What the task requires:
Can you reproduce the data below, swapping every "ФИПИ" for "FIPI" and leaving everything else unchanged?

Given data:
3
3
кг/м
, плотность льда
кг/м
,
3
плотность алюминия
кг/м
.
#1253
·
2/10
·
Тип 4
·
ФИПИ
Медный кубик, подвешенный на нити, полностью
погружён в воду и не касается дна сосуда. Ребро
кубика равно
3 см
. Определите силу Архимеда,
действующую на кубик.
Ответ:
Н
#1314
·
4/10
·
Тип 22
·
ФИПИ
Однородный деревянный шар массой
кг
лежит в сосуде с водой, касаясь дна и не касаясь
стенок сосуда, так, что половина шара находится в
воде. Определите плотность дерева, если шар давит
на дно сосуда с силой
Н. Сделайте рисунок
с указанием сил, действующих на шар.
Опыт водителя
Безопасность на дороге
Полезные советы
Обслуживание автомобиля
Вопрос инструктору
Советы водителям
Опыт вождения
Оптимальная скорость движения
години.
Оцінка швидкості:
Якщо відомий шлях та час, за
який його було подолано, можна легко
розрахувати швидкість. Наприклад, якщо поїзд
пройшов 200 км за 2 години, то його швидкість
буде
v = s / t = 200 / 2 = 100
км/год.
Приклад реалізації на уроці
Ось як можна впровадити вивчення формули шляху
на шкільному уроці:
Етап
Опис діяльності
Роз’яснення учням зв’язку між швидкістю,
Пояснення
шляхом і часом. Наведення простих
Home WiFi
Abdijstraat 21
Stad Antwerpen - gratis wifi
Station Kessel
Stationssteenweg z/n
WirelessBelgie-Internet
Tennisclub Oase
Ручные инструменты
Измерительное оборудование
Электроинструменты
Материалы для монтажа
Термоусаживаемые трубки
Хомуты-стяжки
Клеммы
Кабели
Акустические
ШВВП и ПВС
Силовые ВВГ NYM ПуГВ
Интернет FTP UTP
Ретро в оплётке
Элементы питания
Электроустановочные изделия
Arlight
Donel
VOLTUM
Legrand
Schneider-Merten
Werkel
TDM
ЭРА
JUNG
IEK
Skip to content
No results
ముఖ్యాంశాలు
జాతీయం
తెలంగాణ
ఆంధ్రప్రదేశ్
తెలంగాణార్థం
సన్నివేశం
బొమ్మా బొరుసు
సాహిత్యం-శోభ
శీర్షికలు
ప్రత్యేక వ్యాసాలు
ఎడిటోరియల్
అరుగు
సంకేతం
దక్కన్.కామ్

Written solution:
3
3
кг/м
, плотность льда
кг/м
,
3
плотность алюминия
кг/м
.
#1253
·
2/10
·
Тип 4
·
FIPI
Медный кубик, подвешенный на нити, полностью
погружён в воду и не касается дна сосуда. Ребро
кубика равно
3 см
. Определите силу Архимеда,
действующую на кубик.
Ответ:
Н
#1314
·
4/10
·
Тип 22
·
FIPI
Однородный деревянный шар массой
кг
лежит в сосуде с водой, касаясь дна и не касаясь
стенок сосуда, так, что половина шара находится в
воде. Определите плотность дерева, если шар давит
на дно сосуда с силой
Н. Сделайте рисунок
с указанием сил, действующих на шар.
Опыт водителя
Безопасность на дороге
Полезные советы
Обслуживание автомобиля
Вопрос инструктору
Советы водителям
Опыт вождения
Оптимальная скорость движения
години.
Оцінка швидкості:
Якщо відомий шлях та час, за
який його було подолано, можна легко
розрахувати швидкість. Наприклад, якщо поїзд
пройшов 200 км за 2 години, то його швидкість
буде
v = s / t = 200 / 2 = 100
км/год.
Приклад реалізації на уроці
Ось як можна впровадити вивчення формули шляху
на шкільному уроці:
Етап
Опис діяльності
Роз’яснення учням зв’язку між швидкістю,
Пояснення
шляхом і часом. Наведення простих
Home WiFi
Abdijstraat 21
Stad Antwerpen - gratis wifi
Station Kessel
Stationssteenweg z/n
WirelessBelgie-Internet
Tennisclub Oase
Ручные инструменты
Измерительное оборудование
Электроинструменты
Материалы для монтажа
Термоусаживаемые трубки
Хомуты-стяжки
Клеммы
Кабели
Акустические
ШВВП и ПВС
Силовые ВВГ NYM ПуГВ
Интернет FTP UTP
Ретро в оплётке
Элементы питания
Электроустановочные изделия
Arlight
Donel
VOLTUM
Legrand
Schneider-Merten
Werkel
TDM
ЭРА
JUNG
IEK
Skip to content
No results
ముఖ్యాంశాలు
జాతీయం
తెలంగాణ
ఆంధ్రప్రదేశ్
తెలంగాణార్థం
సన్నివేశం
బొమ్మా బొరుసు
సాహిత్యం-శోభ
శీర్షికలు
ప్రత్యేక వ్యాసాలు
ఎడిటోరియల్
అరుగు
సంకేతం
దక్కన్.కామ్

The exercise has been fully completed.